→ **EXERCISE BRIEF**
Here are the records. Write out exactly the lines between the one holding "молодым . Это" and the one holding "местная жительница, не", inclusive.

→ **SUPPLIED MATERIAL**
★ ★ ★ ★

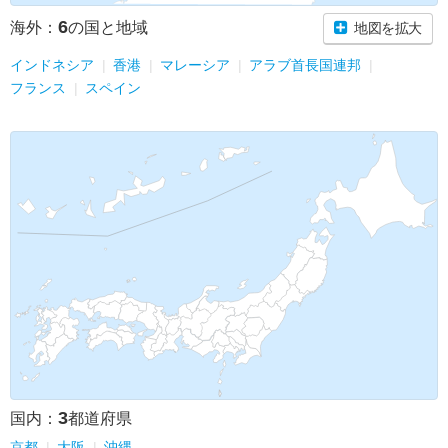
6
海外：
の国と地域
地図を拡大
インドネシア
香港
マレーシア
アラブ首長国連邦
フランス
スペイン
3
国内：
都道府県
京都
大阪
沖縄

★ ★ ★ ★

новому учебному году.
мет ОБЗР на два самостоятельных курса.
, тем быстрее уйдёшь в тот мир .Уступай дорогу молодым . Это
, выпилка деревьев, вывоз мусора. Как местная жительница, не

★ ★ ★ ★

→ **ANSWER TO THIS PROBLEM**
, тем быстрее уйдёшь в тот мир .Уступай дорогу молодым . Это
, выпилка деревьев, вывоз мусора. Как местная жительница, не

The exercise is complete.